Hace algunas semanas, cuando durante el caso Swift el gobierno calificó a este diario de “delincuente periodístico” —por una información que finalmente quedó comprobada por la realidad y motivó cambios en el gabinete—, quedó en evidencia la cólera oficial ante el ejercicio de la prensa libre. Ello provocó diversos comentarios en prestigiosos medios del exterior, un comunicado de la SIP e importantes muestras de solidaridad en la prensa local. Quizá haya permitido, también, que el Gobierno se arrepintiera de los excesos verbales y las amenazas y comenzara a tomar en cuenta el derecho a la libertad de prensa como una de las garantías del funcionamiento democrático. Tiene ahora la oportunidad de demostrarlo, a través de los organismos competentes, poniéndoles nombre a estas bombas que estallan en medio de uno de los dispositivos más importantes de seguridad en la ciudad, mientras se temen atentados terroristas por la Guerra del Golfo.

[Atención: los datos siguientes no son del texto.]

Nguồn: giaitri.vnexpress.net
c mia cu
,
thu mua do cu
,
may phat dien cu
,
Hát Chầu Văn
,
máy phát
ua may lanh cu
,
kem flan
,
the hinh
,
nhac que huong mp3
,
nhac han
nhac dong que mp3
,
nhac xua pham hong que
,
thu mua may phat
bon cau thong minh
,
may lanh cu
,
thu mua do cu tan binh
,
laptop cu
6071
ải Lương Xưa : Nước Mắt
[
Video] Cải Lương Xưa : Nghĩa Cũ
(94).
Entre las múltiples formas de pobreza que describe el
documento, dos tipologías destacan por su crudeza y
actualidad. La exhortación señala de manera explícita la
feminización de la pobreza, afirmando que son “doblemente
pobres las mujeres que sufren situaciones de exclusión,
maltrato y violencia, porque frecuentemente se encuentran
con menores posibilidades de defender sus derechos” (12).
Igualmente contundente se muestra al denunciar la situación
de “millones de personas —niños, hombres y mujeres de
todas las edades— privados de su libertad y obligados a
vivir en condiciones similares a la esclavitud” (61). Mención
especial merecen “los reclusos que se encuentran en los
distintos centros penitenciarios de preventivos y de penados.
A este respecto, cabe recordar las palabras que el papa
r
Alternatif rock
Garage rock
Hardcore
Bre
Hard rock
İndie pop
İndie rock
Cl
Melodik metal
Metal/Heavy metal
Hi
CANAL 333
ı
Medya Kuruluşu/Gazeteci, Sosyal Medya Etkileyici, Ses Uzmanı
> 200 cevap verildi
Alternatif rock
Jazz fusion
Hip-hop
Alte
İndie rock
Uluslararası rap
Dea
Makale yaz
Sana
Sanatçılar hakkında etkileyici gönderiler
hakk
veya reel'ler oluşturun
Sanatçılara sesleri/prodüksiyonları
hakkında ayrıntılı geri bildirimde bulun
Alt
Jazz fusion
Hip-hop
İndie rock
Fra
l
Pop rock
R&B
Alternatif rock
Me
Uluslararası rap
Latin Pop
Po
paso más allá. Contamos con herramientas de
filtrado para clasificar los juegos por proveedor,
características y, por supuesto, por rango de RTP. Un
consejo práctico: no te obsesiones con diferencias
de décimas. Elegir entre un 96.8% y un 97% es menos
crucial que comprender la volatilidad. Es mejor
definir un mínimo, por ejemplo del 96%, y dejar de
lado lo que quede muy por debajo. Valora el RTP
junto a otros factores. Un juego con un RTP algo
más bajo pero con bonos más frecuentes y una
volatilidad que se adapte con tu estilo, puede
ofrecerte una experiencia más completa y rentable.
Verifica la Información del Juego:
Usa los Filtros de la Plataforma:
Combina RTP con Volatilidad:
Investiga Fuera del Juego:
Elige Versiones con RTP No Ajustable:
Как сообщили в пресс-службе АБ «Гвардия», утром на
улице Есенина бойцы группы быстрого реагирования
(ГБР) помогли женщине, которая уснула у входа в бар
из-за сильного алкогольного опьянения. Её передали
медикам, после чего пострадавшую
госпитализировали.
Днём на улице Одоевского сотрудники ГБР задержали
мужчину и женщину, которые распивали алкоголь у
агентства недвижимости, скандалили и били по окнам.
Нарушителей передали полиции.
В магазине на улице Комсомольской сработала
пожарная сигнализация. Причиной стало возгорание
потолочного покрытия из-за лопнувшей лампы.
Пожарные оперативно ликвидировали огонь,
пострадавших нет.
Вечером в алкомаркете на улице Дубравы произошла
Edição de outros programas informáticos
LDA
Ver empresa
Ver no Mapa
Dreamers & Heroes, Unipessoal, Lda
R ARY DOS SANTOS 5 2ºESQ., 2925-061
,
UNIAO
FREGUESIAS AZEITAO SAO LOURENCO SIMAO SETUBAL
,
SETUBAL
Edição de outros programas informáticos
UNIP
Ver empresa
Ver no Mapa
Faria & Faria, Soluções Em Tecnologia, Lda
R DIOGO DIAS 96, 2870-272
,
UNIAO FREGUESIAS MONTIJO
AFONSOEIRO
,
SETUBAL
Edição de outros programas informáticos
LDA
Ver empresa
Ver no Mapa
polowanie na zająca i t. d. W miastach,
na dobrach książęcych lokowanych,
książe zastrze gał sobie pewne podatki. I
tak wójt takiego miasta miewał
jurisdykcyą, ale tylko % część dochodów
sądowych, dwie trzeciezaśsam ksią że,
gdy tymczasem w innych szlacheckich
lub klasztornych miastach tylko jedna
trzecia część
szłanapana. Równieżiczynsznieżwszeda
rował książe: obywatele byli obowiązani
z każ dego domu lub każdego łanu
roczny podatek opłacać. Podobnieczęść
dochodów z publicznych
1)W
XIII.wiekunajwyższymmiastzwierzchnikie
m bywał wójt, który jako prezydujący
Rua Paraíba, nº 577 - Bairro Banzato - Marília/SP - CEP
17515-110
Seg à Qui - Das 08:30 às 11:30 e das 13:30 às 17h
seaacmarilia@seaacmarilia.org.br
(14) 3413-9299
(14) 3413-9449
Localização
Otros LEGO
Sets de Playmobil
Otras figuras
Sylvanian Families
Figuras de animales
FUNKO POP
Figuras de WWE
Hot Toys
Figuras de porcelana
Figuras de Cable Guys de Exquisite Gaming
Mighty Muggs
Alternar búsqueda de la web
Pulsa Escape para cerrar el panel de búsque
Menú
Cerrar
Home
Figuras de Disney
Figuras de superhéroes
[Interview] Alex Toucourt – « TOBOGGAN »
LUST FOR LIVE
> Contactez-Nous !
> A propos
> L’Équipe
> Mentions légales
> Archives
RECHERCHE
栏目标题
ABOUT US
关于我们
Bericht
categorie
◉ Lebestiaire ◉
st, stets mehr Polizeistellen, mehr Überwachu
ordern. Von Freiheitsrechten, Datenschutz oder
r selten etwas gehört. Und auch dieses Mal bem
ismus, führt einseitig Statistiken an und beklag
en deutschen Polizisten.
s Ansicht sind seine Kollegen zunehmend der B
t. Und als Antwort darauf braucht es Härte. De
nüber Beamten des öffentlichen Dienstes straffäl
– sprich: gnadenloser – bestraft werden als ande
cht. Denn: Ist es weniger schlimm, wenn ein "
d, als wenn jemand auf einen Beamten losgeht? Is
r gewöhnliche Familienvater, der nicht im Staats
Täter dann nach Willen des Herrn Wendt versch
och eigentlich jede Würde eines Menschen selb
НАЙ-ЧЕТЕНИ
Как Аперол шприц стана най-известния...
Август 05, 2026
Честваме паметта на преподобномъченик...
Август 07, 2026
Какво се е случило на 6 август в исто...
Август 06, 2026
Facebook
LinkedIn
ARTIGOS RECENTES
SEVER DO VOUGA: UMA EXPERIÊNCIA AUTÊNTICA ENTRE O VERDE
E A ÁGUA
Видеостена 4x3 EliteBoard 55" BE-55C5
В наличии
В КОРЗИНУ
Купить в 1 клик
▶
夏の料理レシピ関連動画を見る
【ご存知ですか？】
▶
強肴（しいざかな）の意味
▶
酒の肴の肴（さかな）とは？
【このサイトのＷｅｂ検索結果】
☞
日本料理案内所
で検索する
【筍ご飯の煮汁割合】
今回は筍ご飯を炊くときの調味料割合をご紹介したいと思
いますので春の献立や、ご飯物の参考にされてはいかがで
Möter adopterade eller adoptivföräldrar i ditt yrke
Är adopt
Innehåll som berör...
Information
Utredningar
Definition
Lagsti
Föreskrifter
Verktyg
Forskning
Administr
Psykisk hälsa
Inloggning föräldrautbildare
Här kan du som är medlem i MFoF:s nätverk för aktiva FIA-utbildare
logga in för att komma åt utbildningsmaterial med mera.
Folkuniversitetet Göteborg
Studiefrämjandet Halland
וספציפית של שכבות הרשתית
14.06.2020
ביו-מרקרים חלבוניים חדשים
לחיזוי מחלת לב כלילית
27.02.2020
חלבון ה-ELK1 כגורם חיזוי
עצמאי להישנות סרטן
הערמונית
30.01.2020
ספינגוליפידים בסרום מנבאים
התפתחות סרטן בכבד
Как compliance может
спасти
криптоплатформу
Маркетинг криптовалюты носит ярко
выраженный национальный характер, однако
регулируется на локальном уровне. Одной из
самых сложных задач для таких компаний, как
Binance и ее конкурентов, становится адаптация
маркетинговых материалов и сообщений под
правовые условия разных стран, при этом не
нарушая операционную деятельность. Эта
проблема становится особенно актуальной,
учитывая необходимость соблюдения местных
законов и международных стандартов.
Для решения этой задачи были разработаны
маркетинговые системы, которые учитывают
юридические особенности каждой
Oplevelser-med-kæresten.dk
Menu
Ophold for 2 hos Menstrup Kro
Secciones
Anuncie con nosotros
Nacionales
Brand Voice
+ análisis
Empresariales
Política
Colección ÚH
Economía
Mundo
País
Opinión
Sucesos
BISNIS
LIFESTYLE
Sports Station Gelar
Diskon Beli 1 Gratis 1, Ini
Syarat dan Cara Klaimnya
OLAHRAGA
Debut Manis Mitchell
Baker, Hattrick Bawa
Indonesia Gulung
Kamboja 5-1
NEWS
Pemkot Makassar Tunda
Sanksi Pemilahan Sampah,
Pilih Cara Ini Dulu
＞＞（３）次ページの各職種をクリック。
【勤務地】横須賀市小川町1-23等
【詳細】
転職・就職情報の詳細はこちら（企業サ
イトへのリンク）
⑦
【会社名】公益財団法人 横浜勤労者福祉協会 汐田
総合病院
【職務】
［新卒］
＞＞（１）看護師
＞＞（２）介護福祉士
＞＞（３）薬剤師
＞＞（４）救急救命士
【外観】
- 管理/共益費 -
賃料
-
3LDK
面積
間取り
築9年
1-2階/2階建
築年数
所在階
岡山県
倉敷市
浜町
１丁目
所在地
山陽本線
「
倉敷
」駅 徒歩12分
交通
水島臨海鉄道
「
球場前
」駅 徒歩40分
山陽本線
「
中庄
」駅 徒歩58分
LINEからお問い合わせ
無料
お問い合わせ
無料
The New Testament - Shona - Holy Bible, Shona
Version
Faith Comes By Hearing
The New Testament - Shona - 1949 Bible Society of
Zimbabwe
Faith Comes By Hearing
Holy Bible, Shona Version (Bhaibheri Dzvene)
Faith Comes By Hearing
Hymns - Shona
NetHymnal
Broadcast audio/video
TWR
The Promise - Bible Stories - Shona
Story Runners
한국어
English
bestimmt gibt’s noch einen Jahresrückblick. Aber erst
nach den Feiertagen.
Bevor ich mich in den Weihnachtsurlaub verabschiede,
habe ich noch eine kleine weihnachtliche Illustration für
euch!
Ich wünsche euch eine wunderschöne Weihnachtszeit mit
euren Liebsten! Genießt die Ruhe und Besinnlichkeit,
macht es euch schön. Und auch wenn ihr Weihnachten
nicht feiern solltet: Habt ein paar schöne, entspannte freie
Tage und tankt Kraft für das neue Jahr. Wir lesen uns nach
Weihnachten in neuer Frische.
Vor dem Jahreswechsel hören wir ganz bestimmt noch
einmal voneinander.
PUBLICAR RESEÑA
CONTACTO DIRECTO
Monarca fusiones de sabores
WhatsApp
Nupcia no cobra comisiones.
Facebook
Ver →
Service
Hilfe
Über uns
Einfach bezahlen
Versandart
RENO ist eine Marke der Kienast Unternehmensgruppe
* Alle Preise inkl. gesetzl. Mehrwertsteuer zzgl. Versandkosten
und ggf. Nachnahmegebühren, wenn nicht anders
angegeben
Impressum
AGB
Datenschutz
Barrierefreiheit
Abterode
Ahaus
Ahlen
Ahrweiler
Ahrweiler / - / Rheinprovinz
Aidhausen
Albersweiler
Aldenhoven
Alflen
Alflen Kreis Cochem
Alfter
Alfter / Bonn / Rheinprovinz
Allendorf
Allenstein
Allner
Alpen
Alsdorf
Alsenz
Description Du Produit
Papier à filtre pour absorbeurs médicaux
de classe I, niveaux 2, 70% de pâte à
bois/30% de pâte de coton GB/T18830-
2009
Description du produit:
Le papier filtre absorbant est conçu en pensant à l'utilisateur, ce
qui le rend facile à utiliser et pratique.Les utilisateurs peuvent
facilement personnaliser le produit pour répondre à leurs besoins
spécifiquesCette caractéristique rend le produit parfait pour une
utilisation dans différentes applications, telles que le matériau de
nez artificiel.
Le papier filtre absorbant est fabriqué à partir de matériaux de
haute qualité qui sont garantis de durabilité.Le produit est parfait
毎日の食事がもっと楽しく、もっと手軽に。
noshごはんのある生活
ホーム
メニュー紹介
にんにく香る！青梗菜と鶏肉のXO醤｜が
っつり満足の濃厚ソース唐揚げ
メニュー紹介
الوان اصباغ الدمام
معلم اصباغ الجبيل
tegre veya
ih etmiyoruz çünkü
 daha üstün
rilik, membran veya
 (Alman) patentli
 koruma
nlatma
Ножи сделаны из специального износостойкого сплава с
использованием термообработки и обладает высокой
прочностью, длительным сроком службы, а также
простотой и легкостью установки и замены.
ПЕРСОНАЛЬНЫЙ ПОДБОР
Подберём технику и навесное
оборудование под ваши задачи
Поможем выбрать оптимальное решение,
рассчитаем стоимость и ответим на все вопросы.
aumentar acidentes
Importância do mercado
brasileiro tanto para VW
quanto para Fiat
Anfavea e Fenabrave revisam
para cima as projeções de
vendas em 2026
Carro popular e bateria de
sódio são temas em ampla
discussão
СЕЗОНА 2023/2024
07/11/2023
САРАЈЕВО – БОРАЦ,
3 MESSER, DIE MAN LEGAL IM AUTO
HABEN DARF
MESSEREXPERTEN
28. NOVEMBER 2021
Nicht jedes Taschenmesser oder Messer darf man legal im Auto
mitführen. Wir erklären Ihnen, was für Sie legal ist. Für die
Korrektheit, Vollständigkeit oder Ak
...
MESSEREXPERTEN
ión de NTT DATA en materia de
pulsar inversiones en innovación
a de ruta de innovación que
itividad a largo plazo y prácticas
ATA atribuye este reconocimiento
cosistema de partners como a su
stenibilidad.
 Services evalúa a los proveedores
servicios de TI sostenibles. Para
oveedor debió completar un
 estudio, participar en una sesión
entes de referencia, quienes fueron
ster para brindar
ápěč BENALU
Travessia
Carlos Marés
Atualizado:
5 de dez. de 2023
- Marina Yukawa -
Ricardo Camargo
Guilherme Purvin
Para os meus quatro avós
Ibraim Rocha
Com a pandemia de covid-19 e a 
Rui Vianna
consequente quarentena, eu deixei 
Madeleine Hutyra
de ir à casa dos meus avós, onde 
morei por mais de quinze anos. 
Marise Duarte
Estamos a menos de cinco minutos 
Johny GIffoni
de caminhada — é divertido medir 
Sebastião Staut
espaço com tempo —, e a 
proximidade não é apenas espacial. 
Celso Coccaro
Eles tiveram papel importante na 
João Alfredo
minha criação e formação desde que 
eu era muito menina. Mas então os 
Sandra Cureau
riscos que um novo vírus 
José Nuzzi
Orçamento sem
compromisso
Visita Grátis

Nunca fue mayor la cantidad de policías por metro cuadrado que sin embargo fueron eludidos por los autores de estas bombas caseras, que no parecen preocuparse por la Guerra del Golfo sino por otra, reiterada y antigua: la guerra absurda que sostiene que a las palabras se les oponen los estallidos.

MEMORIAS DEL SUBSUELO

Miércoles 30 de enero de 1991

Toman el té, aman la ópera o los valses, visten sobretodos verde profundo y devoran su porción ritual de tarta Sacher. Como todos los austríacos, los nazis vieneses sonríen con discreción y obedecen la señal de los semáforos. Guardan similitudes de lenguaje con sus pares argentinos: casi todos recitaron ante los tribunales “Befehl ist Befehl”, órdenes son órdenes, iniciando una extensa cadena casual que terminaba en Hitler. La tesis de la Befehlnostand sirvió como atenuante, pero sólo eventualmente como liberadora; a los pocos meses de terminar la guerra muchos fueron fusilados, otros condenados y algunos todavía perseguidos. Las mismas palabras saldrían años después de la boca del teniente Calley por los crímenes de Vietnam y se instalarían en el laberinto del Código argentino. No podrían reconocerse al cruzar una esquina, pero sin embargo los une una línea común: todos ellos, en distintas circunstancias, forzaron el límite de la condición humana.